### Textabschnitt ###

Ferdinand Redtenbacher

Ferdinand Redtenbacher
Porträt

Ferdinand Jacob Redtenbacher (* 25. Juli 1809 in Steyr; † 16. April 1863 in Karlsruhe) war von 1841 bis zu seinem Tod Professor für Maschinenbau an der Technischen Hochschule Karlsruhe und Begründer des wissenschaftlichen Maschinenbaus.

Inhaltsverzeichnis

Leben

Redtenbacher, Sohn eines Eisenhändlers aus Steyr, erhielt eine kaufmännische Ausbildung. Nach einem kurzen Intermezzo als Technischer Zeichner in der Baudirektion Linz besuchte er von 1825 bis 1829 das Polytechnikum in Wien. Dort verblieb er bis 1834 als Assistent von Johann Arzberger. 1835 erfolgte seine Berufung an die Höhere Industrieschule in Zürich als Professor für Mathematik und Geometrie.

1840 wurde er als Nachfolger von Professor Wilhelm Ludwig Volz an die Großherzogliche Badische Polytechnische Schule in Karlsruhe berufen. Redtenbacher verknüpfte sein Engagement mit der Bedingung der Reorganisation der zugehörigen Höheren Gewerbeschule. So wurde sie in zwei Fachschulen geteilt: eine chemisch-technische sowie eine mechanisch-technische Schule, deren Vorstand Redtenbacher wurde. Im Jahr 1841 wurde er schließlich Professor für Mechanik und Maschinenlehre am Polytechnikum Karlsruhe, wo er durch seine anschaulichen und lebendigen Vorlesungen einen ausgezeichneten Ruf unter den Studenten erreichte. Dies führte zu immer mehr Studierenden in der Maschinenbauschule in Karlsruhe, wobei im Jahr 1860 mit 359 ein vorläufiger Rekord erreicht wurde. Redtenbacher führte während seinen Vorlesungen diejenigen Lehrgebiete ein, die man später als „Theoretische Maschinenlehre“ bezeichnet hat. Er behandelte aber auch Gebiete wie Spinnerei und Weberei. Somit umfasste sein Vorlesungsinhalt den gesamten damals bekannten Maschinenbau.

###

_Aufgabe 1_. Bei wem war Redtenbacher laut dem Text über Ferdinand Redtenbacher bis 1834 in Wien als Assistent tätig?
_Aufgabe 2_. Gib den Abschnitt aus dem Text über Ferdinand Redtenbacher wortgetreu wieder, der zwischen „Ferdinand Jacob Redtenbacher“ und „Mathematik und Geometrie.“ einschließlich liegt.

### Gegebene Einträge ###

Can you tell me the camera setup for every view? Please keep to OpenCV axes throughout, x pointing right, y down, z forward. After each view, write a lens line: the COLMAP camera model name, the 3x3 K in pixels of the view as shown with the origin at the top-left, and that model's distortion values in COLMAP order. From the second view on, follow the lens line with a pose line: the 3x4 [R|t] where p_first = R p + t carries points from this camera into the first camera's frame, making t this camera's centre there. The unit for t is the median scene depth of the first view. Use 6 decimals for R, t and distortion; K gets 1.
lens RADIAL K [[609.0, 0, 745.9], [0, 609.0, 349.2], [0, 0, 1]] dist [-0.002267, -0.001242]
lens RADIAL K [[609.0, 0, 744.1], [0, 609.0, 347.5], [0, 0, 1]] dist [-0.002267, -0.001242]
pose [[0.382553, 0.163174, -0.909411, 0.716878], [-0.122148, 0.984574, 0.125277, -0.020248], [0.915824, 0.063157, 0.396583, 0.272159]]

###
### Gegebene Einträge ###

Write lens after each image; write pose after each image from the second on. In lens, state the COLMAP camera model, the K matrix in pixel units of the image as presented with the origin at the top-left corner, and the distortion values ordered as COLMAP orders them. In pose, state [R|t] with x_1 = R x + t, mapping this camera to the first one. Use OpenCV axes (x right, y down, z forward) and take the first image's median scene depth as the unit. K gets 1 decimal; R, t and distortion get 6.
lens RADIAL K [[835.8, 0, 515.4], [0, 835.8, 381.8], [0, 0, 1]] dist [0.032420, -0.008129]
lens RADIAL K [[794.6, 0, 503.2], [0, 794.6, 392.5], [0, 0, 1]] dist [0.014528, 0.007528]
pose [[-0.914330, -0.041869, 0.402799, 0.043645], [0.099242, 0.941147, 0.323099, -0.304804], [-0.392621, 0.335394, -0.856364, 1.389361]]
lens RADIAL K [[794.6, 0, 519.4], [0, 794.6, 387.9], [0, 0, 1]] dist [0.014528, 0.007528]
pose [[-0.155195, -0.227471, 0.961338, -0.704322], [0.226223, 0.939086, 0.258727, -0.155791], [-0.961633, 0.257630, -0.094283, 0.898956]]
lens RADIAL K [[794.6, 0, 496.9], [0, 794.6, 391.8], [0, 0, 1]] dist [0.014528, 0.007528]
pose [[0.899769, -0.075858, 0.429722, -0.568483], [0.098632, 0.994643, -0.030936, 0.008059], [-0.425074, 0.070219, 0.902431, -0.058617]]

###

_Erwartete Antwort 1_. Bei Johann Arzberger.

_Erwartete Antwort 2_.
Ferdinand Jacob Redtenbacher (* 25. Juli 1809 in Steyr; † 16. April 1863 in Karlsruhe) war von 1841 bis zu seinem Tod Professor für Maschinenbau an der Technischen Hochschule Karlsruhe und Begründer des wissenschaftlichen Maschinenbaus.

Inhaltsverzeichnis

Leben

Redtenbacher, Sohn eines Eisenhändlers aus Steyr, erhielt eine kaufmännische Ausbildung. Nach einem kurzen Intermezzo als Technischer Zeichner in der Baudirektion Linz besuchte er von 1825 bis 1829 das Polytechnikum in Wien. Dort verblieb er bis 1834 als Assistent von Johann Arzberger. 1835 erfolgte seine Berufung an die Höhere Industrieschule in Zürich als Professor für Mathematik und Geometrie.